Ever since the financial services industry totally melted down in September, anti-free market media have pointed an accusatory finger at deregulation as the primary cause of bank, brokerage firm, and insurance company failures.
Yet, as press outlets across the fruited plain deal with declining revenues and layoffs, some believe a looser anti-trust environment could be the solution.
Even more delicious, one such advocate, Variety's Brian Lowry, used to be a deregulation opponent as evident in his Wednesday column:
If it takes a big man to admit he was wrong, said man needn't be quite so magnanimous to concede that changing circumstances have altered his outlook.
The perils of media consolidation have been a longstanding concern. Even during a stint working for Tribune Co. as they futilely attempted to squeeze synergies out of TV-print combinations, I banged the drum against allowing TV, radio stations and newspapers coagulate in too few hands, fearing ethical abuses or the nagging appearance of them, as well as the loss of independent voices to watchdog government and the media itself.
Today, though, amid daily waves of depressing economic news, conflicted voices sound preferable to neutered or, worse, deceased ones.
Interesting how the risk of deteriorating personal finances can impact one's view of the world, dontcha think?
Without some kind of action, more broadcasters, newspapers and magazines are going to die off. Local news coverage -- the essence of public service, however quaint and dated that might sound -- has already been seriously compromised, as TV and print cut back on newsgathering resources. [...]
[T]he bottom line is that unless newspapers and smaller-market stations become not-for-profit ventures (and based on recent cuts at National Public Radio, even that offers no assurance of success), something's got to give -- beginning, perhaps, with restrictions that prevent enterprises from pooling resources in a way that might help them survive.
Are you getting this? But there's more:
Joel Brinkley, a Stanford journalism professor, has proposed an antitrust exemption that would assist newspapers in charging for online content, addressing the conundrum of Web consumption failing to translate into revenue.
Like greater consolidation, that's an imperfect solution, and letting one or two owners monopolize markets is equally thorny.

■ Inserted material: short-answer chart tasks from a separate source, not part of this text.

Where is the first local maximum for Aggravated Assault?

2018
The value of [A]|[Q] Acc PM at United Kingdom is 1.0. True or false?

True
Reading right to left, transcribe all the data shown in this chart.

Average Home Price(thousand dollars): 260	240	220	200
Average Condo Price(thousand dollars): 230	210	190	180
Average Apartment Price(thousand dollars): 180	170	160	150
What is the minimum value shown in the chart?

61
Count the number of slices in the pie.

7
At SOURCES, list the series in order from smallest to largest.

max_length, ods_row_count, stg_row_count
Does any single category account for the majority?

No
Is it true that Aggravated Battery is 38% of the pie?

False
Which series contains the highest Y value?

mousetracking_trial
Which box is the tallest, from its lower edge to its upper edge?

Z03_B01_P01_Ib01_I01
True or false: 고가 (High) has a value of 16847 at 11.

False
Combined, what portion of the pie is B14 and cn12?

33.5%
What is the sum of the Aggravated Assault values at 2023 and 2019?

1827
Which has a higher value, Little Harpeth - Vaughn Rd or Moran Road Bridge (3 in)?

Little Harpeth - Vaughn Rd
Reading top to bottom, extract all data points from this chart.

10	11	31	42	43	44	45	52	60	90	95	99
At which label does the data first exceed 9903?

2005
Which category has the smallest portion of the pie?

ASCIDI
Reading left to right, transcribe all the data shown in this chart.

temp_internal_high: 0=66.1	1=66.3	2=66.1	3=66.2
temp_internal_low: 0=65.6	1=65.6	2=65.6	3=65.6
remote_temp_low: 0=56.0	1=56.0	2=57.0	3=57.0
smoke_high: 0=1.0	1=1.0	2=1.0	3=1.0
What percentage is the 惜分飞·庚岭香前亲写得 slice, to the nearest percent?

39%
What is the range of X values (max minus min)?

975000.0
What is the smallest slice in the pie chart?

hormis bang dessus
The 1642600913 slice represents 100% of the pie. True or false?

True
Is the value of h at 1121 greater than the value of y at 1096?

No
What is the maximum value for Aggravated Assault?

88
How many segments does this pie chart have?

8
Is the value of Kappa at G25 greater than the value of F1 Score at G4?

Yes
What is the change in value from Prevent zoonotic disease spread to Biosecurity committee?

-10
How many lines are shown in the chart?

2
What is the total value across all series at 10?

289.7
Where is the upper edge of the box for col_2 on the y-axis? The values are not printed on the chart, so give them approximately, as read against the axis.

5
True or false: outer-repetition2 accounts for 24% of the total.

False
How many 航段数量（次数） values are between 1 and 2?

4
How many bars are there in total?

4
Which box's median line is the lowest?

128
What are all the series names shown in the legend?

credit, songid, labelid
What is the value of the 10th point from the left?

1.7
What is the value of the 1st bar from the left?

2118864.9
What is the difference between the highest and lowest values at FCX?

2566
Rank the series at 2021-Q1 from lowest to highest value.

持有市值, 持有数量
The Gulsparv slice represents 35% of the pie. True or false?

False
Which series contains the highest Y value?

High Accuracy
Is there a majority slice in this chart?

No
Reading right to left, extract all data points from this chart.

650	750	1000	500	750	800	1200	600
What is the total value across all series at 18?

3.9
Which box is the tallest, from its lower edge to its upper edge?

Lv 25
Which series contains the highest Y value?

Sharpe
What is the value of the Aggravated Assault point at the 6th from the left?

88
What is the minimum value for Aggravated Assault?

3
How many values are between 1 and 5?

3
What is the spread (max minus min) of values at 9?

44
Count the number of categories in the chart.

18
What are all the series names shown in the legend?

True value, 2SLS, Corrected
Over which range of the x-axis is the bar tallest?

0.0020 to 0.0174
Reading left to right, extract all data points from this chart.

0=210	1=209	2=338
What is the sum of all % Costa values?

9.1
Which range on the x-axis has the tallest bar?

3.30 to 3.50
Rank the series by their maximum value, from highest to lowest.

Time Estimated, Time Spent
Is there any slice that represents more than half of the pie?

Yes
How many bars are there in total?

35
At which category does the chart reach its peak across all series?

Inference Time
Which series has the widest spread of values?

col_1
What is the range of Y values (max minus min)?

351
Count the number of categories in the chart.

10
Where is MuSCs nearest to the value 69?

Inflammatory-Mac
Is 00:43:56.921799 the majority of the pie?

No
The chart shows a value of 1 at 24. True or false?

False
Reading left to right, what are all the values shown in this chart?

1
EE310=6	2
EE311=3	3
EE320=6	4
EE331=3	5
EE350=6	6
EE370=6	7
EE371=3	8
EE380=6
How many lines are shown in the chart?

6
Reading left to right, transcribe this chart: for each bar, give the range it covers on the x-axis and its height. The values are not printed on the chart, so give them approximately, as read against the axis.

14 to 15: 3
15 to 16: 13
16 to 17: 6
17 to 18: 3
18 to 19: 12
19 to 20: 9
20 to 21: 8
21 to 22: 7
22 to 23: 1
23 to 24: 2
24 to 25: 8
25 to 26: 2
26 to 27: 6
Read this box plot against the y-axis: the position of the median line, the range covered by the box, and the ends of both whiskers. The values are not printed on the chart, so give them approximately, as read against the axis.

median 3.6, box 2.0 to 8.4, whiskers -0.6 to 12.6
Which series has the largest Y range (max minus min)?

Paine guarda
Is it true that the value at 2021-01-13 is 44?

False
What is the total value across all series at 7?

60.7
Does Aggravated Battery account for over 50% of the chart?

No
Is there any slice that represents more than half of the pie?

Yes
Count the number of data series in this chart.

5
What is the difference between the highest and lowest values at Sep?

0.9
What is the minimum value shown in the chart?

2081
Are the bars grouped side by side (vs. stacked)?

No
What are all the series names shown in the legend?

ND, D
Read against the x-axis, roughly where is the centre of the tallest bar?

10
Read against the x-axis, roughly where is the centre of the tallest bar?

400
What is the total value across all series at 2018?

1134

Still, it's increasingly clear these wounds (self-inflicted or otherwise) won't heal themselves -- and that easing ownership constraints is a more attractive alternative than watching central providers of information slowly drown, while standing on principle instead of tossing them a lifeline.
Fascinating, especially how this goes counter to the typical liberal journalist's view of the how the free market needs to be contrained when it comes to his or her industry.
Readers are reminded of a June 2007 report by the Clinton front-group Center for American Progress which recommended much stronger regulations in order to wrest radio from conservative talkers:
- Restore local and national caps on the ownership of commercial radio stations.
- Ensure greater local accountability over radio licensing.
- Require commercial owners who fail to abide by enforceable public interest obligations to pay a fee to support public broadcasting.
This raises some interesting questions:
- If the poor economy and current state of the news media industry warrants looser regulations, will liberal advocates like CAP and MoveOn.org support such?
- How does this impact the Democrat desire to re-enact the Fairness Doctine? Might this have to be postponed in order to save an already struggling industry?